The government should also emphasize the need for Ethiopian girl child education as the economic development is dependent on both male and female education. Educated women are in a position to address issues of improved health, sanitation, and family planning. Investments made for girls have a direct effect on the future of their children too. The World Bank (2015) reports that mothers with primary school education having children aged one year are likely to feed them properly to avoid stunted growth. The government should also avail necessary health resources such as contraceptives (Parker, 1995).
The government should also mobilize the labor surplus to enhance the economy. Farmers have labor as their major asset because they can engage in farming only at particular seasons of the year. Therefore, it is the main resource of Ethiopia, and the mobilization of seasonal surplus labor into major projects of construction should be done. Among the effects expected one may outline expanding cultivated land, reducing poverty in rural areas, and improving projects on land with increased yield.

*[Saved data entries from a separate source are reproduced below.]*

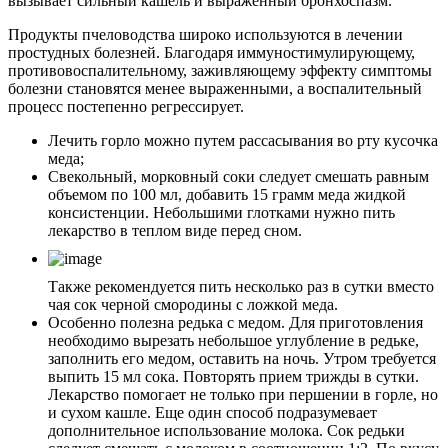
вызывает сильный кашель и выраженный бронхоспазм.
Продукты пчеловодства широко используются в лечении
простудных болезней. Благодаря иммуностимулирующему,
противовоспалительному, заживляющему эффекту симптомы
болезни становятся менее выраженными, а воспалительный
процесс постепенно регрессирует.
Лечить горло можно путем рассасывания во рту кусочка
меда;
Свекольный, морковный соки следует смешать равным
объемом по 100 мл, добавить 15 грамм меда жидкой
консистенции. Небольшими глотками нужно пить
лекарство в теплом виде перед сном.
Также рекомендуется пить несколько раз в сутки вместо
чая сок черной смородины с ложкой меда.
Особенно полезна редька с медом. Для приготовления
необходимо вырезать небольшое углубление в редьке,
заполнить его медом, оставить на ночь. Утром требуется
выпить 15 мл сока. Повторять прием трижды в сутки.
Лекарство помогает не только при першении в горле, но
и сухом кашле. Еще один способ подразумевает
дополнительное использование молока. Сок редьки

Other effects include an increment on the ratio of cropping via irrigation, increment of labor productivity, development of the industries dealing with construction locally, and the establishment of agriculturally oriented workshops (Pomfret, 1997).
Even though the drought is a major challenge facing Ethiopia, the adverse effects follow it can be tackled by making a robust investment in the education, healthcare, sanitation, water supply, transport infrastructure, and reforms in the sector of agriculture. The Ethiopian government has shown commitment to fighting poverty. However, the help from the international community and foreign aid are still required to win this fight. The foreign help should not necessarily be food or financial aid. It can be through the training and support accorded to the Ethiopian government by organizations like the United Nations, the World Bank, and other agencies. The implementation of the proposed policies requires positive reforms in the system of governance. The mobilization of labor and provision of irrigation and education should be immediately commenced. The productivity of both capital and labor will definitely rise if these recommendations are implemented. The adoption of recommendation will alleviate most Ethiopian citizens from the poverty and all the associated problems that come with it.